= Предложенный отрывок =
======
Последовательно применяя способ аргументации Сэйса, мы должны были бы отвергнуть чуть не все путешествия Геродота не только по странам Востока и Скифии, но и в собственной Элладе. Как может в том убедиться читатель из нашего указателя к Геродоту, в различных частях «историй», относящихся к Элладе, встречаются немаловажные погрешности, топографические и метрические, отправляясь от них и руководствуясь правилом Сэйса, пришлось бы все подобные промахи считать уликами намеренной лживости писателя и доказательствами того, что он знал Элладу и острова Эгейского моря только по книгам своих предшественников. В частности, относительно колхов заметим, что доводы историка в пользу родства их с египтянами нисколько не убедительны и для нас; тем не менее трактующие об этом предмете главы Геродотовой истории представляются поучительным примером раннего, весьма старательного приложения сравнительного метода к вопросам этнографии. Ошибка в выводе произошла не по вине автора, а по недостаточности фактического материала для удовлетворительного разрешения подобных задач.

Далее читателю Сэйса может показаться также, что Геродот и в самом деле надевает на себя личину замечательного лингвиста, прекрасного знатока языков тех народов, которых перечисляет Сэйс. Ничего подобного нет; ни одним словом древний писатель не обмолвился в этом смысле. Желающих удостовериться в том мы отсылаем к тем самым местам истории, которые называет и критик: II, 44, 104; III, 108; IV, 43; I, 171–172, 181–183; IV, 5, 24, 103, равно как и к другим, Сэйсом не упоминаемым: I, 57, 105, 110, 139, 187, 192; II, 2, 30, 46, 69, 77, 79, 94, 96, 98, 106, 112, 125, 136, 141, 143; III, 88; IV, 27, 59, 67, 110, 155, 192; V, 9; VI, 119; VIII, 85, 98; IX, 110. Относительно египтян мы находим ясное, не скрытое Геродотом указание, что в Египте существовал особый класс переводчиков, или проводников (ερμηνείς), услугами которых и пользовался путешественник по Египту (II, 124, 154). Но Сэйс умалчивает об этой подробности, как умолчал он и о тех выражениях историка, в которых сей последний сам говорит лишь об относительной достоверности едва ли не большинства своих известий.
======
(Записи из набора данных)

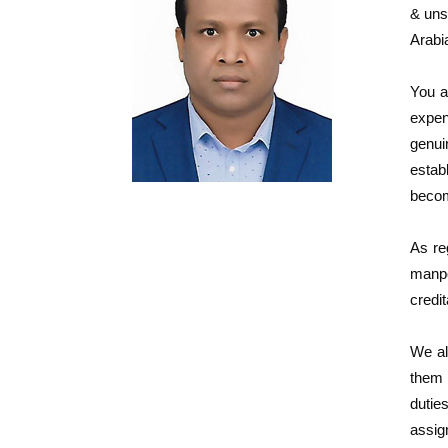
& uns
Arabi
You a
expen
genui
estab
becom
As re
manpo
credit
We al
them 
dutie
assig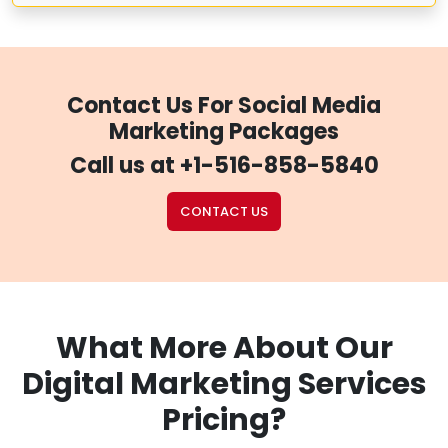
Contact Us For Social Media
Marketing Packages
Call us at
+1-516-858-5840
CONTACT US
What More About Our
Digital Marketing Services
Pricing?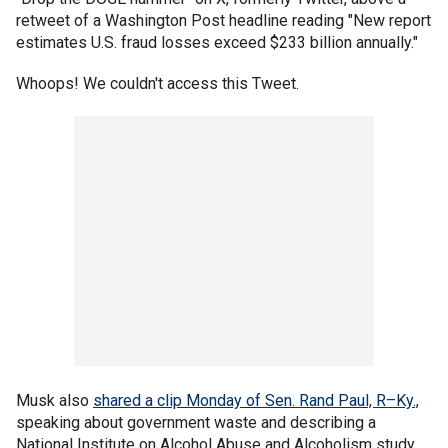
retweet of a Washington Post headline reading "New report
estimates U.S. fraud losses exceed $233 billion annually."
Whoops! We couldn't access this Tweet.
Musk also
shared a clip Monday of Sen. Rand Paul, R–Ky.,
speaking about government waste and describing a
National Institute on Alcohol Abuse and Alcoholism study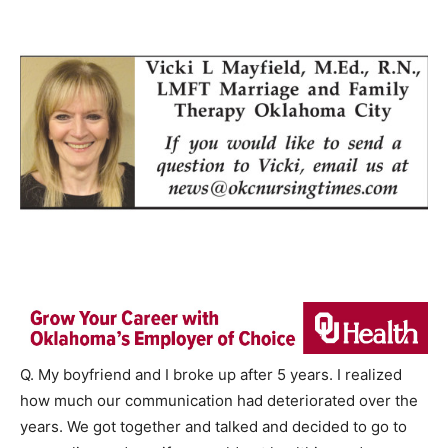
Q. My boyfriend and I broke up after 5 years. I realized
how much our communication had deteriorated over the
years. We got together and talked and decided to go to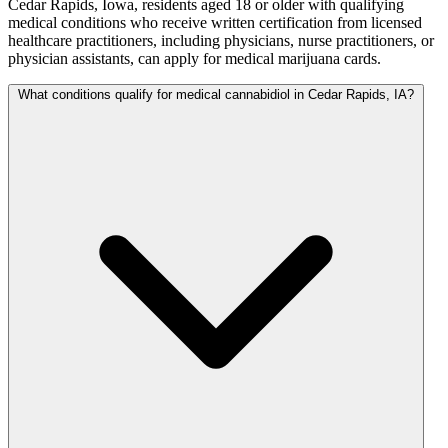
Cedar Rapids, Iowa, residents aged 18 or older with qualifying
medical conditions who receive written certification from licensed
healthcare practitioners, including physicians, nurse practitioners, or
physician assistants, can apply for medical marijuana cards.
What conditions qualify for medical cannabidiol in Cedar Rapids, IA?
======
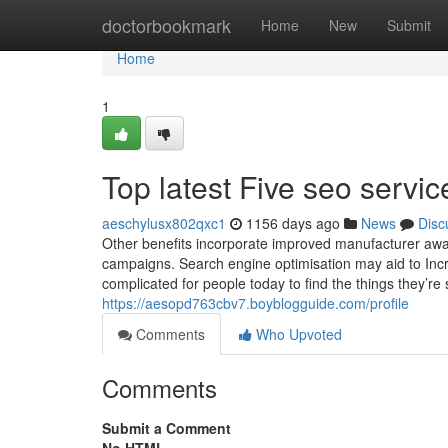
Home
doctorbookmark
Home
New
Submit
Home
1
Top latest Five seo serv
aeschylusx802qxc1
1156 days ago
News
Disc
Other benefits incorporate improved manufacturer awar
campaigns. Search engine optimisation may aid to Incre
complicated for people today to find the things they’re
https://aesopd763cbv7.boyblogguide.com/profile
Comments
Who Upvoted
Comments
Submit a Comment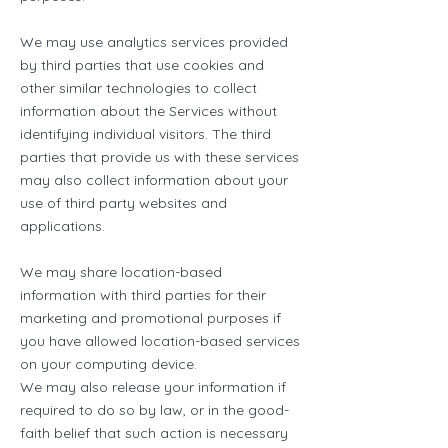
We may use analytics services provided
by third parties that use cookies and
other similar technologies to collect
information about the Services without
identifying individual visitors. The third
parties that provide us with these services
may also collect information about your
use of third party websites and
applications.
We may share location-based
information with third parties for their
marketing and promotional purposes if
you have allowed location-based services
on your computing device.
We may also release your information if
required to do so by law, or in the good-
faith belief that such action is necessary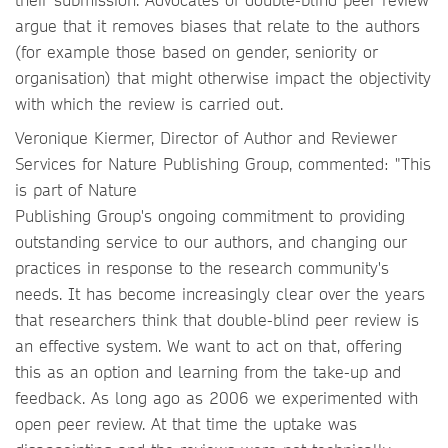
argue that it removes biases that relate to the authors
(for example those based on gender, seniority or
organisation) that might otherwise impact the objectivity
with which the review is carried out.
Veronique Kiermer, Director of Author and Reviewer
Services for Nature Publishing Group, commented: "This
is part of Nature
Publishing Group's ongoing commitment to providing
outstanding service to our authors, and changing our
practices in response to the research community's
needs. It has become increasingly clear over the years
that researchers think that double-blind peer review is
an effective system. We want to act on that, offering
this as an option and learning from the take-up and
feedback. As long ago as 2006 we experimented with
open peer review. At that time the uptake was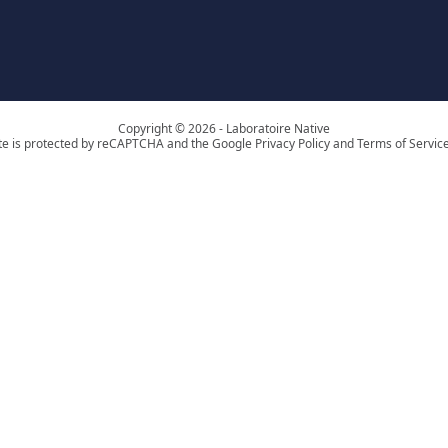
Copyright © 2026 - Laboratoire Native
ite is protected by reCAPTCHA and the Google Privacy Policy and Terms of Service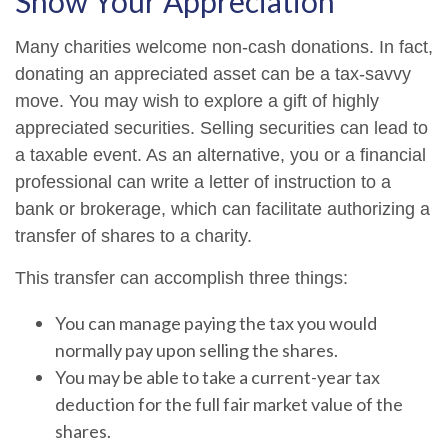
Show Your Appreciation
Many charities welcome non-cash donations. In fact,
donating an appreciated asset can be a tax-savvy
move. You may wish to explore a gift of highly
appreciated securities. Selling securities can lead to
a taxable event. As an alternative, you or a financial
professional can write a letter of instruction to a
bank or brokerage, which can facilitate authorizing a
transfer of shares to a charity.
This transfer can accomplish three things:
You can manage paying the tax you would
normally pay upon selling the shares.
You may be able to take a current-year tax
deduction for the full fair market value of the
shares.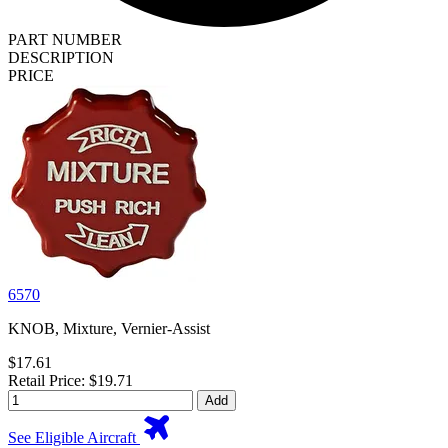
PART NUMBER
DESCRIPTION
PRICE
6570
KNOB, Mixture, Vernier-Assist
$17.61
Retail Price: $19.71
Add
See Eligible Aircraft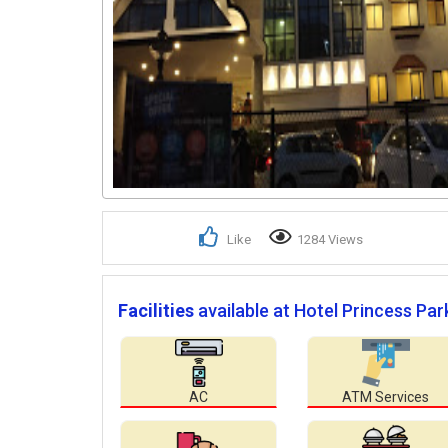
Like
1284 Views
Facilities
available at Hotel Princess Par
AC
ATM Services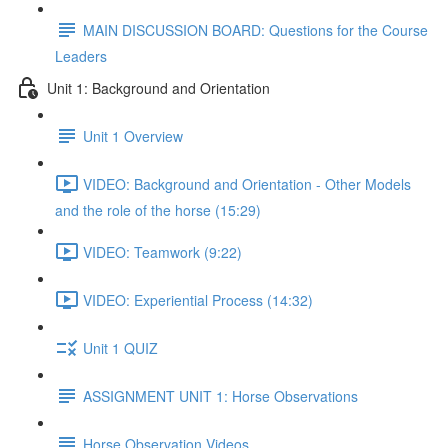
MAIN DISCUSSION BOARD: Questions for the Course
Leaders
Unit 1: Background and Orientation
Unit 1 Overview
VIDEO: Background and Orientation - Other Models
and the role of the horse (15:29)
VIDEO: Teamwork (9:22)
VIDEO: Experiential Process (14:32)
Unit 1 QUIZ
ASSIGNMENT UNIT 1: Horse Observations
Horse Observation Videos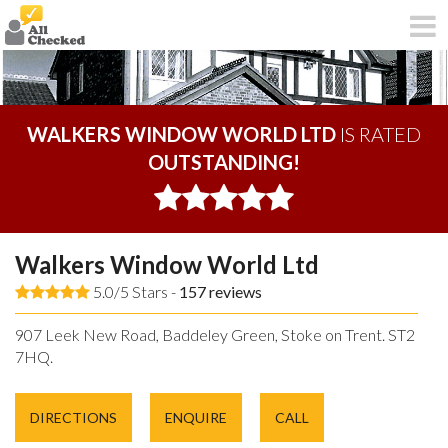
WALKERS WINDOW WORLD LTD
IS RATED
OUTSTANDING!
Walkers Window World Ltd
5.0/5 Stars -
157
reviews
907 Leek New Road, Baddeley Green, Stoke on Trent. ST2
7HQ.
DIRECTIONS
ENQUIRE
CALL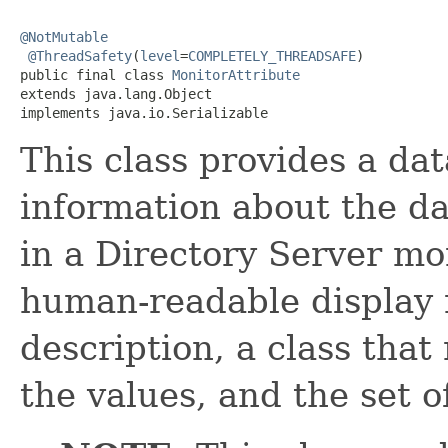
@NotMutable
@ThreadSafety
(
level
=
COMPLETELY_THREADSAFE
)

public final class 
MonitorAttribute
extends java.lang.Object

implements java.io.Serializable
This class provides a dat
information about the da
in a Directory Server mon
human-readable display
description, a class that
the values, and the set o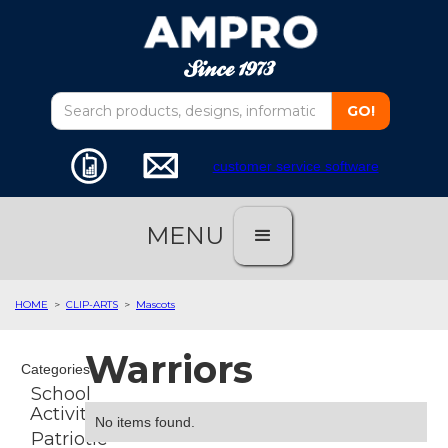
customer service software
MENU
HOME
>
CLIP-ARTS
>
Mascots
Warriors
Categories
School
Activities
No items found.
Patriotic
======
= Задача для решения =
Продолжите отрывок о возражениях Сэйсу по поводу Геродота, начав сразу после его последнего предложения. Эти материалы здесь никак не используются.

= Поле для ответа =
Но все эти «вопиющие примеры недобросовестности» (flagrant example of dishonesty) нужны критику для того, чтобы подорвать господствующее представление об обширности путешествий Геродота. Вслед за Бенбери он сомневается, чтобы историк доходил до Суз, а некоторые трудности в восстановлении пути от Сард до столицы Персии критик находит возможным объяснить себе только тем, что описание это (V, 52) взято автором из других рук, что, наконец, «всякий, кто переходил действительно реку Гинд, не мог бы подумать, что воды ее были отведены Киром в 360 каналов, как говорит об этом Геродот (I, 189–190)»; в подстрочном примечании критик готов отрицать самое существование такой реки. В ответ на это заметим только, что Дж. Роулинсон, посетивший эти места с Геродотом в руках, признавал – а за ним и другие – в Гинде теперешнюю реку Диалу, приток Тигра, и находил совершенно естественным, что громадные гидравлические сооружения в бассейне этой реки могли подать повод к басне о наказании реки Киром.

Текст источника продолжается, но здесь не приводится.